Bush, argues Peretz “has attacked with un-precedented vigor and with unprecedented success” the Middle East’s political culture, a “historical pathology” that “the president may actually have changed. And he has accomplished this genuinely momentous trans-formation in ways that virtually the entire foreign affairs clerisy – the cold-blooded Brent Scowcroft realist Republicans and almost all the Democrats – never thought possible.”
Peretz acknowledges (no secret here – he’s not only a liberal but an old mentor and friend to Al Gore, whom he championed over Bush in the 2000 election) that “up to the moment Bush became president, I was convinced that his mind, at least on matters Levantine, belonged to his father and to James Baker III, whose worldview seemed to be defined by the pecuniary prejudice of oil and Texas: Keep the ruling Arabs happy.”
Following a detailed review of events in the Middle East since the fall of Saddam Hussein and a lamentation over the Clinton administration’s desultory approach in the 1990’s to fighting the growing threat of Islamic terror, Peretz contrasts the approach taken by the Bush White House to Mideast realities with that of prior Democratic administrations, arguing that
“Clinton (and the sanctimonious Jimmy Carter even more so) had absolutely no interest in trying to modify the harsh political character of the Arab world. What they aspired to do was to mollify the dictators – to prefer the furthering of the peace process to the furthering of the conditions that make peace possible. The Democrats were the ones who were always elevating Arafat. He was at the very center of their road map. After he stalked out of a meeting room in Paris during cease-fire talks in late 2000, Albright actually ran in breathless pursuit to lure him back. It was the Democrats who perpetuated Arafat’s demonic sway over the Palestinians, and it was the Democrats who sustained him among the other Arabs.”

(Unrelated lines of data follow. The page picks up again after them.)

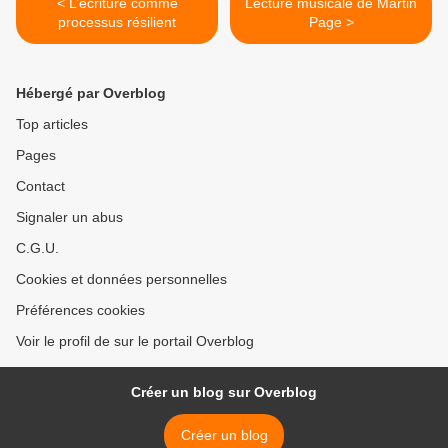
< L’écriture comme
Lecture musicale de Martin
processus résilient
Page >
Hébergé par Overblog
Top articles
Pages
Contact
Signaler un abus
C.G.U.
Cookies et données personnelles
Préférences cookies
Voir le profil de sur le portail Overblog
Créer un blog sur Overblog
Créer un blog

Though he writes from the perspective of one who has long advocated a land-for-peace approach to Middle East peace – and his insistence that “everyone who is at all rational on these issues now sees the Israeli prime minister as a man of his word” fails to take into account the long trail of broken promises the hawkish candidate of 2001 and 2003 has left in his wake – Peretz is a fairly traditional Zionist with no illusions about Mahmoud Abbas or Palestinian virtue. He’s also a fairly traditional liberal with no illusions about Democratic proficiency in foreign affairs.